VH1 Europe
VH1 Europe, also known as VH1 European, is a music television channel from Viacom International Media Networks Europe, based on the American Channel of the same name. This version of VH1 is very different from its American counterpart, since it has never ceased to be a proper music channel, playing a wide variety of music programs on a daily or weekly basis. VH1 Europe was in 2013 the only major music channel in Western Europe still broadcasting in the 4:3 ratio while others broadcast in 16:9 widescreen. Since May 2014 VH1 Europe now is broadcasting in 16:9 widescreen.
It appeared for the first time in the United Kingdom in 1994 and the version airing in the UK was subsequently distributed across the whole of Europe. However, its current pan-European feed was officially launched in 2002, hence becoming a separate service from the UK-aimed channel VH1 UK.
Programming
This European version of VH1 is very different from its American counterpart, since it has never ceased to be a proper music channel, playing a wide variety of music programs on a daily or weekly basis.

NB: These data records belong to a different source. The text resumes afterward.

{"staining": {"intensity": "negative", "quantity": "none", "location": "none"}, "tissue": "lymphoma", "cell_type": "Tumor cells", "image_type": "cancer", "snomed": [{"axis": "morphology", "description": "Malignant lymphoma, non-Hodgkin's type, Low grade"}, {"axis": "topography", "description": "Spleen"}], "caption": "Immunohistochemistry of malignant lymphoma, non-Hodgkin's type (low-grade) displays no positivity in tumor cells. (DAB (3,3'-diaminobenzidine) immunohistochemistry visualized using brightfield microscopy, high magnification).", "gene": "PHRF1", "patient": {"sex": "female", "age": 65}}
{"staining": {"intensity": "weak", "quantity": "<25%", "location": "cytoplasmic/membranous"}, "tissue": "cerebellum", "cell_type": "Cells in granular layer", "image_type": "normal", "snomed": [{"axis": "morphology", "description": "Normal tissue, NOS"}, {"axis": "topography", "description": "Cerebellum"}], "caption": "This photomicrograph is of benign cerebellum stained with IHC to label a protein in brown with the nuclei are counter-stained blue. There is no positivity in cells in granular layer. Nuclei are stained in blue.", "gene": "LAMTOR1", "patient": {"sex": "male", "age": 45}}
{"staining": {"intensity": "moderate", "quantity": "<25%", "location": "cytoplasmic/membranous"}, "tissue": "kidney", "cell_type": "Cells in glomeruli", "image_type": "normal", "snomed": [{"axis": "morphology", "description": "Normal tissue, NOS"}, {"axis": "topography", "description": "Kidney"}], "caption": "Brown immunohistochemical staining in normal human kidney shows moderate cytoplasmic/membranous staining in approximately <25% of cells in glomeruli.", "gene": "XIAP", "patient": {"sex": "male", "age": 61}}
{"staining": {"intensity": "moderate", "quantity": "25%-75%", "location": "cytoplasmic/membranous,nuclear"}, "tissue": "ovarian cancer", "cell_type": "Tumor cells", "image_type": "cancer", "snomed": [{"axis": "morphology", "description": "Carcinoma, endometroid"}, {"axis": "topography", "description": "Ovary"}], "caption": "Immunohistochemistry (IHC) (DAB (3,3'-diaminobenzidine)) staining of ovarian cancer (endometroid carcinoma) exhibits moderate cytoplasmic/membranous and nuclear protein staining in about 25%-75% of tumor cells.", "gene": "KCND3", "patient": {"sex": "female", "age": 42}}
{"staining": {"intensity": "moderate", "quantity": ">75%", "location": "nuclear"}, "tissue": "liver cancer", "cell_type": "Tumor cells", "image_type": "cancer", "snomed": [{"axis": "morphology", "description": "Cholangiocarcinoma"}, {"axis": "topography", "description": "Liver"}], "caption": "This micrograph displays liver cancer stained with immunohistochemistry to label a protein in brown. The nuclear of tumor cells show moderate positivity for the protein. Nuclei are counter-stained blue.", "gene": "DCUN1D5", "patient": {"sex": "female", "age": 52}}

VH1 Europe covers many styles of music through a comprehensive selection of music videos ranging from the '70's to today, using MTV Networks Europe's London-based music video library. In 1994-1999 and since 2014, there was the 1984-1987 and 2011–present American VH-1 logo.
One Pan-European feed
Since August 5, 2010, most of the European feeds of VH1 are one common music channel which airs commercials. Starting this date, VH1 started to air the first commercial in some regions, thus following the trend of the regional resellers (cable companies) to air specific language and area commercials. The regional cover-up aspect of VH1 by this date has been less aggressive as it did not have commercial and shopping shows. The revenue came only from subscribers and since then the change in its politics means VH1 now allows third parties to overlap commercial clips with regional commercials. This increases the revenue by an additional percentage and it cannot increase the low audition percentage it has on the TV market.
Themed shows
Until early 2008, VH1 Europe's schedule was largely based upon music programming, although some shows imported from VH1 US or MTV US (including classic episodes of Beavis & Butt-head, Pop-Up Video and The Osbournes) could be seen during primetime hours as well. In February 2008, the station received a major makeover in its timeslot programming, with further specialist shows being added to the already existing ones, featuring selections of music videos linked by common themes (VH1 Themed, Smells Like The 90s, VH1 Pop Chart, Boogie Night, Flipside, Chill Out, So 80s, Viva La Disco, Sunday Soul, VH1 New, VH1 Rocks, Top 10, Final Countdown, Then & Now, VH1 Classic, Smooth Wake Up, Saturday Night Fever, Best Of Charts, Greatest Hits, Aerobic, Espresso, VH1 Oldschool, Cover Power...). In January 2010, the only daily hour of non-music related programming on VH1 Europe - formerly airing between noon and 1 p.m. - was replaced by music video-based programming. The channel's schedule now purely consists of music programming.
VH1 Jukebox
For 2 hours each day, between 18.00 and 20.00 CET, the channel played selections of videos submitted by viewers via the channel's website on a show called 'VH1 Jukebox'. The show was cancelled in summer 2010.
Availability
VH1 Europe broadcasts from MTV Networks Europe's premises in Camden Town (London, UK) to the whole continent of Europe, except Italy and San Marino, and covering also the Middle East and Africa. On June 1, 2010, it became officially available in Russia as well, replacing the former local version VH1 Russia. By the end of September 2012, Serbia, Slovenia, Croatia, Montenegro, Macedonia and Bosnia and Herzegovina got their regional version of VH1 called VH1 Adria, which replaced paneuropean feed until the end of January 2015, when it was replaced by VH1 Europe.
VH1 Europe is available in almost every digital platform in the above-mentioned areas. VH1 Europe covers countries from Europe, Middle East and Africa.[1]